### What is being asked
Copy out every line of the listing that contains the string "label", matching case exactly.

### Input
* * * * * * *
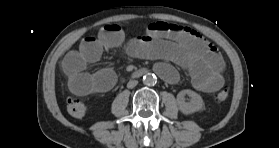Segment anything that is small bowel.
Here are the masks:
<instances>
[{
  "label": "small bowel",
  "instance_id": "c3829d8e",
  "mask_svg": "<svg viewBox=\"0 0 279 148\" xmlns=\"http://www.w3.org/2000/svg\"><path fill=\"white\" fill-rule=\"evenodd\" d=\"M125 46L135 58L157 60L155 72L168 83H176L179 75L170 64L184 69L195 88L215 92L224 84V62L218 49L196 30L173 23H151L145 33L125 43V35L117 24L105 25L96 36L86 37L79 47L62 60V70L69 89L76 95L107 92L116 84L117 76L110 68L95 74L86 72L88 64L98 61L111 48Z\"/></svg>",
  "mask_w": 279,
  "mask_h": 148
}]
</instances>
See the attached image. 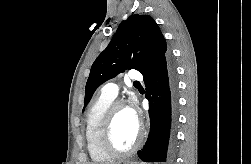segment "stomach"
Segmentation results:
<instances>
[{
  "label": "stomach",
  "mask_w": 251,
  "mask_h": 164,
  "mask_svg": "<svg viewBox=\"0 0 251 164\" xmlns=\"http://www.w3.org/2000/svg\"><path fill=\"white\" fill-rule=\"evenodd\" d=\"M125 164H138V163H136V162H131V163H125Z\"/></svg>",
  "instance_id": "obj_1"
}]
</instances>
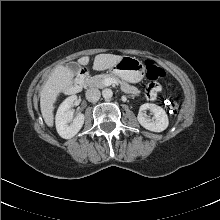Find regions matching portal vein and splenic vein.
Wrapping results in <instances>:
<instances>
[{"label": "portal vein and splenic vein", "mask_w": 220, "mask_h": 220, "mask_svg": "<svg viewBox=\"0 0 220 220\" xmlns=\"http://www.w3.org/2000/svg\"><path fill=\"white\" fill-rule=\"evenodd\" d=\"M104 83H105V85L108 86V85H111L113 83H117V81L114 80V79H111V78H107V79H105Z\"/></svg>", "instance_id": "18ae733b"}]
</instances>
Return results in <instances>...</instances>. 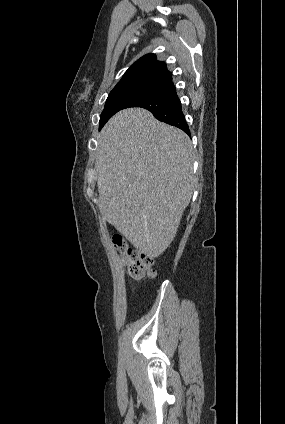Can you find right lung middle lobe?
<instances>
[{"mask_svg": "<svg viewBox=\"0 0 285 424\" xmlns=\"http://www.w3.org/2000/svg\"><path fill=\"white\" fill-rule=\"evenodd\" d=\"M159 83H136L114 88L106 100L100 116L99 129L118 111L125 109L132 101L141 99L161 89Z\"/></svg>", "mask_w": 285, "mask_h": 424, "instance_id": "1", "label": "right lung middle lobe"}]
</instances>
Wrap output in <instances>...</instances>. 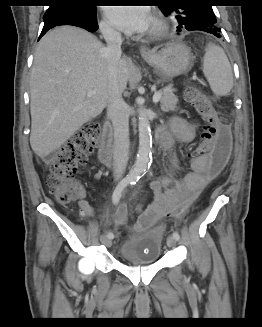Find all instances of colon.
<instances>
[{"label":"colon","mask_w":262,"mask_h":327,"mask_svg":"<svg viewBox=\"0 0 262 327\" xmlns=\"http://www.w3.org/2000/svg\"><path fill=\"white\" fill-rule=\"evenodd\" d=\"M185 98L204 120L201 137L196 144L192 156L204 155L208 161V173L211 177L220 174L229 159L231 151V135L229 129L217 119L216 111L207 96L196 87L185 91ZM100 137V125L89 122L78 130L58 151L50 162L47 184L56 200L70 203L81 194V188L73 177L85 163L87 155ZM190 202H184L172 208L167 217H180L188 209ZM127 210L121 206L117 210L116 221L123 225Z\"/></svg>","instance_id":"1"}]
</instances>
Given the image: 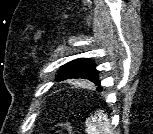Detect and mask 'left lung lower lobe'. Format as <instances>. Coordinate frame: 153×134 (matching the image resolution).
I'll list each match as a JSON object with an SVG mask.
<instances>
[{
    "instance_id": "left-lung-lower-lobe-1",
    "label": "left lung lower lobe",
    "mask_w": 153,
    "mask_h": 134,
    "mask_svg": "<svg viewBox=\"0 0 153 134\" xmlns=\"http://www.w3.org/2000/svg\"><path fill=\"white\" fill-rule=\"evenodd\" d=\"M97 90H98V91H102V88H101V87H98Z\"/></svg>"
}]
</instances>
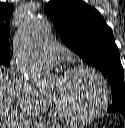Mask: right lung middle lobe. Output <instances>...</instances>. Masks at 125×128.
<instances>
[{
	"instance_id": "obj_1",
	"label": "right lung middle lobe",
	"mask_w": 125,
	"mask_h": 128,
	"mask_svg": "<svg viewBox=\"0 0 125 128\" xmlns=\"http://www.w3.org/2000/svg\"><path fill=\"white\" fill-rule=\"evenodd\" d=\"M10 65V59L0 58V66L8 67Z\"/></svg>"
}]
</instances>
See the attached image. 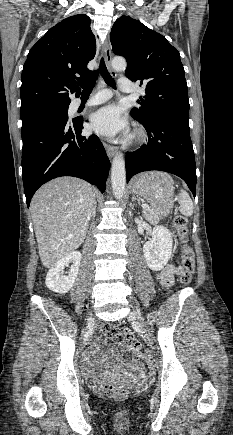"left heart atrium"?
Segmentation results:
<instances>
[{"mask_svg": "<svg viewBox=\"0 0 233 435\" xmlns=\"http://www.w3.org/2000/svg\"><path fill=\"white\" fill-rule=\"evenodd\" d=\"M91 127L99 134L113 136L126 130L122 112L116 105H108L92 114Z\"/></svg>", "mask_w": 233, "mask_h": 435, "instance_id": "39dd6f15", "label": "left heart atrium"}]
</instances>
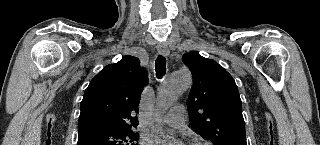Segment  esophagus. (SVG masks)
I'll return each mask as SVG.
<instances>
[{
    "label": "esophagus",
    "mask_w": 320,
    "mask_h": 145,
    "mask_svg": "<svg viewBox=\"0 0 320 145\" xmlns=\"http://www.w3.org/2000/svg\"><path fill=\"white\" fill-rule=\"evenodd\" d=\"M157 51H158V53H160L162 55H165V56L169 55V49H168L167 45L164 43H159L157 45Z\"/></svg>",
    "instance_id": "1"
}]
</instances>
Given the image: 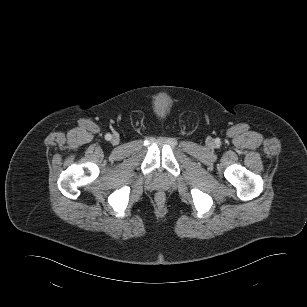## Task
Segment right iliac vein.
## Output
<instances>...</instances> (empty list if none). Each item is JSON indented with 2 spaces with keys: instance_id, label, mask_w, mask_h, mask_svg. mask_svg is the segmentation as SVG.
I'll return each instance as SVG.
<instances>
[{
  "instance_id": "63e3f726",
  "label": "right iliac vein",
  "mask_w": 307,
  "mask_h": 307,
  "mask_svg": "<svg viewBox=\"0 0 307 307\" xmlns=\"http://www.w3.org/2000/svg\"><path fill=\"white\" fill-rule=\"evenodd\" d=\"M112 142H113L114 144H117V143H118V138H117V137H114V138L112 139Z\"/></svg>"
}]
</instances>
* * * * * * *
### Output of the exercise
  "label": "small bowel",
  "label": "stomach",
[{"label": "portal vein and splenic vein", "mask_w": 220, "mask_h": 220, "mask_svg": "<svg viewBox=\"0 0 220 220\" xmlns=\"http://www.w3.org/2000/svg\"><path fill=\"white\" fill-rule=\"evenodd\" d=\"M104 83H105V85L108 86V85H111L113 83H117V81L114 80V79H111V78H107V79H105Z\"/></svg>", "instance_id": "18ae733b"}]
[{"mask_svg": "<svg viewBox=\"0 0 285 424\" xmlns=\"http://www.w3.org/2000/svg\"><path fill=\"white\" fill-rule=\"evenodd\" d=\"M159 83H136L114 88L106 100L100 116L99 129L118 111L125 109L132 101L141 99L161 89Z\"/></svg>", "mask_w": 285, "mask_h": 424, "instance_id": "1", "label": "right lung middle lobe"}]
[{"label":"colon","mask_w":262,"mask_h":327,"mask_svg":"<svg viewBox=\"0 0 262 327\" xmlns=\"http://www.w3.org/2000/svg\"><path fill=\"white\" fill-rule=\"evenodd\" d=\"M185 98L204 120L201 137L196 144L192 156L204 155L208 161V173L211 177L220 174L229 159L231 151V135L229 129L217 119L216 111L207 96L196 87L185 91ZM100 137V125L89 122L78 130L58 151L50 162L47 184L56 200L70 203L81 194V188L73 177L85 163L87 155ZM190 202H184L172 208L167 217H180L188 209ZM127 210L121 206L117 210L116 221L123 225Z\"/></svg>","instance_id":"1"}]
    "label": "left lung lower lobe",
	"label": "right lung middle lobe",
[{"mask_svg": "<svg viewBox=\"0 0 233 435\" xmlns=\"http://www.w3.org/2000/svg\"><path fill=\"white\" fill-rule=\"evenodd\" d=\"M91 127L99 134L113 136L126 130L122 112L116 105H108L92 114Z\"/></svg>", "mask_w": 233, "mask_h": 435, "instance_id": "39dd6f15", "label": "left heart atrium"}]
    "label": "esophagus",
<instances>...</instances> (empty list if none). Each item is JSON indented with 2 spaces with keys: instance_id, label, mask_w, mask_h, mask_svg. mask_svg is the segmentation as SVG.
  "label": "right iliac vein",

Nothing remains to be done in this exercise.